The discharge “ from such confinement ” is not a satisfaction of the sentence or order of the court, as the 40th section provides : “ The real and personal estate acquired by any debtor *643after his discharge, or in which he shall thereafter become entitled, .... shall be subject to his debts, engagements and other liabilities in like manner, in all respects, as if such discharge had not taken place. It shall be lawful for any of his creditors to issue and execute any new or other process against such real or personal estate, for the satisfaction of their respective claims, in the same manner as they might have done if such debtor had never been taken in execution.”
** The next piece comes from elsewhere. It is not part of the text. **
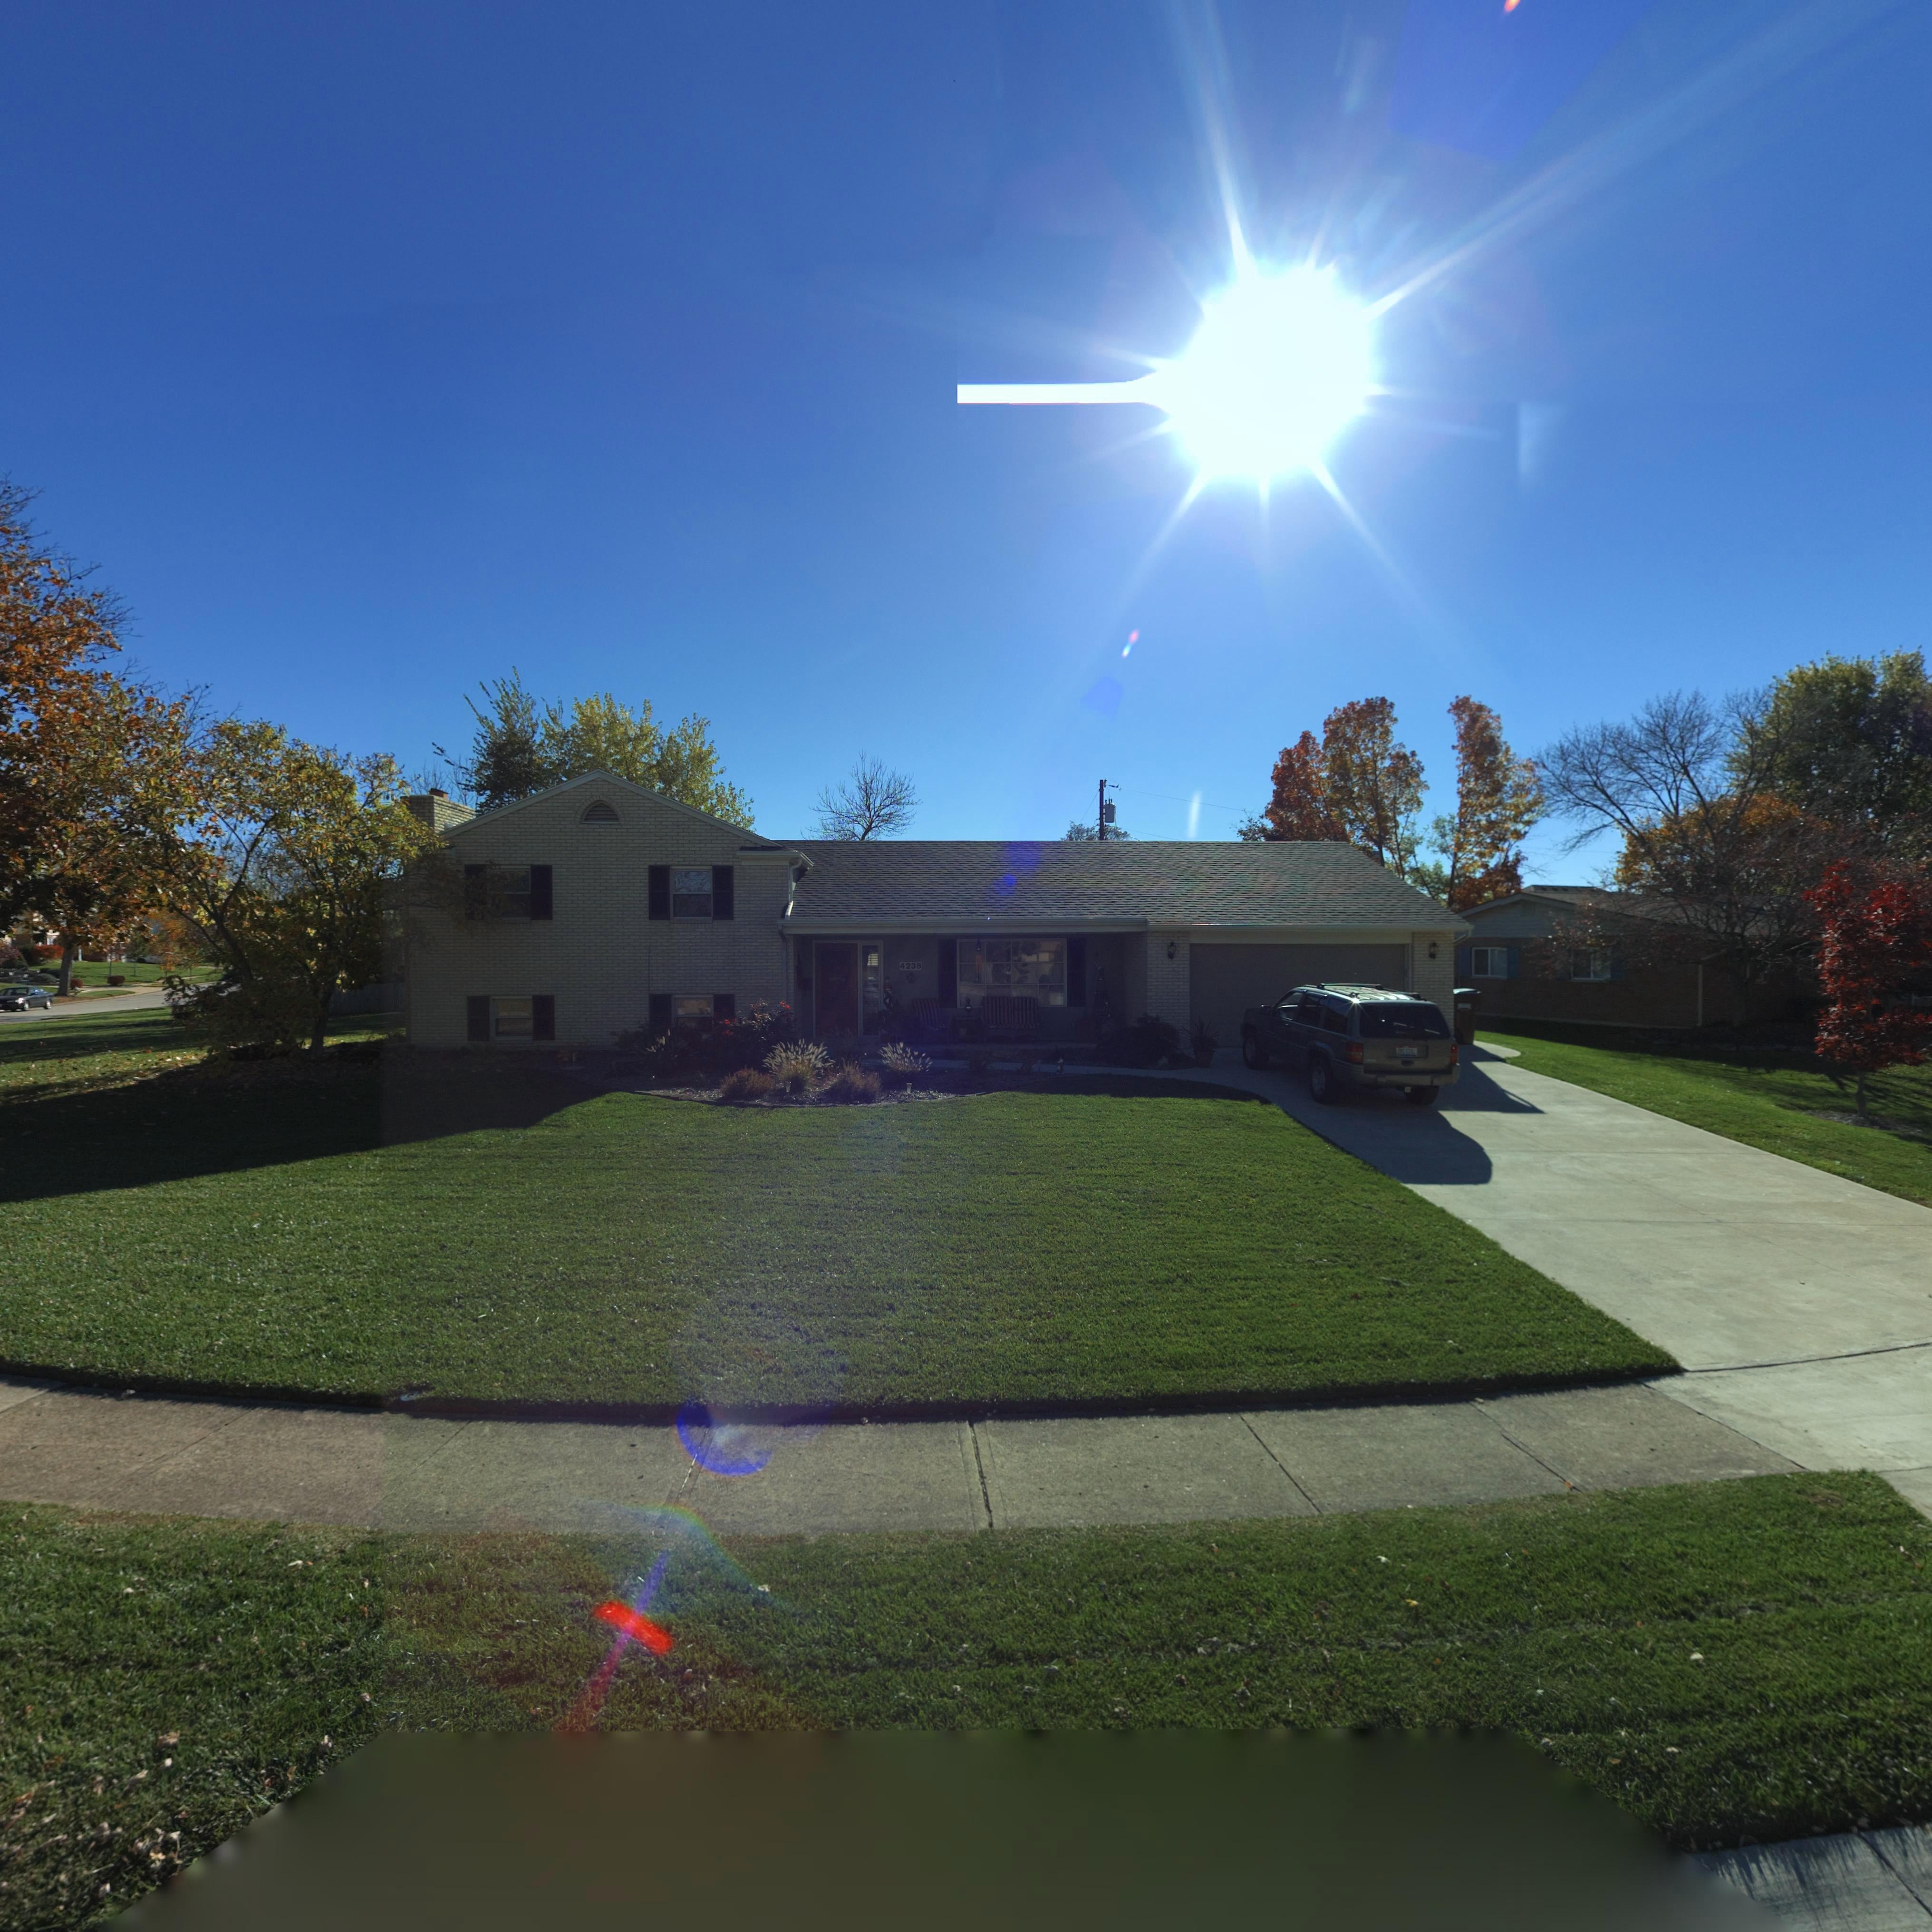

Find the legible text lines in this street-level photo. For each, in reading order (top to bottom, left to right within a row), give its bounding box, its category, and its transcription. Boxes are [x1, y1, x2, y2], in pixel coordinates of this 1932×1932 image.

[898, 961, 923, 970] StreetNumber: 4238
By these provisions the remedy against the body of the discharged insolvent was taken away, and they are in effect a statutory commutation of that part of the sentence. The unsatisfied part of the sentence remained as a final judgment against him, and can be enforced only in the way mentioned in the statute. The jurisdiction of the quarter sessions to sentence, and of the common pleas to discharge is derived from the same source, the legislature.
In Hellings v. Amey,1 Wh. 63, the effect to be given to the insolvent’s discharge under the law prior to the act of 1836, was held to be the same as above stated. “ By a discharge, under the insolvent laws, the remedy by commitment in execution is gone; and by what other remedy than an action, can the duty be enforced against property subsequently acquired ? ” The words, “ or upon conviction for fornication and bastardy ” were not in the statute when that decision was rendered, but in the act of 1836 they are conclusive of the exemption from arrest of the discharged insolvent. The person of the debtor is relieved and the only means of enforcing the judgment on the sentence, after his proper discharge, is by an execution against his subsequently acquired property. The sentence was a judgment or decree for the payment of money: George Texas’s Case, 1 Ashmead, 175. He is not liable to a commitment for contempt of court for not complying with its decree, for the reason that the nonpayment of money, in accordance with the sentence, is not enumerated as one of the grounds for which the court may imprison for contempt (Act of June 16, 1836, P. L. 784), and is in accord with section 16 of the declaration of rights. “ The person of a debtor, where there is not a' strong presumption of fraud, shall not be confined in prison after delivering up his estate.for the benefit of creditors in such manner as shall be prescribed by law.”
*644By the 72d section of the criminal procedure Act of March 31, 1860, P. L. 427, it is provided: “The imprisonment awarded as part of the punishment of any offender shall not stop or avoid the awarding or taking out execution to levy such respective sums recovered against them as such offenders, who refuse or neglect to pay when such writs are taken out.” While imprisonment is not originally awarded as part of the punishment under this sentence, it is in the alternative which the defendant makes operative by refusing to comply with the terms imposed. He stands committed until he pays the fine, costs, etc., and enters into the recognizance to secure the deferred payments, and when he is discharged according to law, he is not subject to a rearrest under the same sentence.
The case of a person committed to jail upon a complaint made under the Act of April 13, 1867, P. L. 78, relating to desertions by husbands, and its supplement of April 15, 1869, P. L. 75, is clearly distinguished from a-case like the present in Davis’s Appeal, 90 Pa. 131.
This disposes of the only question raised by this appeal. The assignments of error are sustained, and the order of the court of quarter sessions is reversed.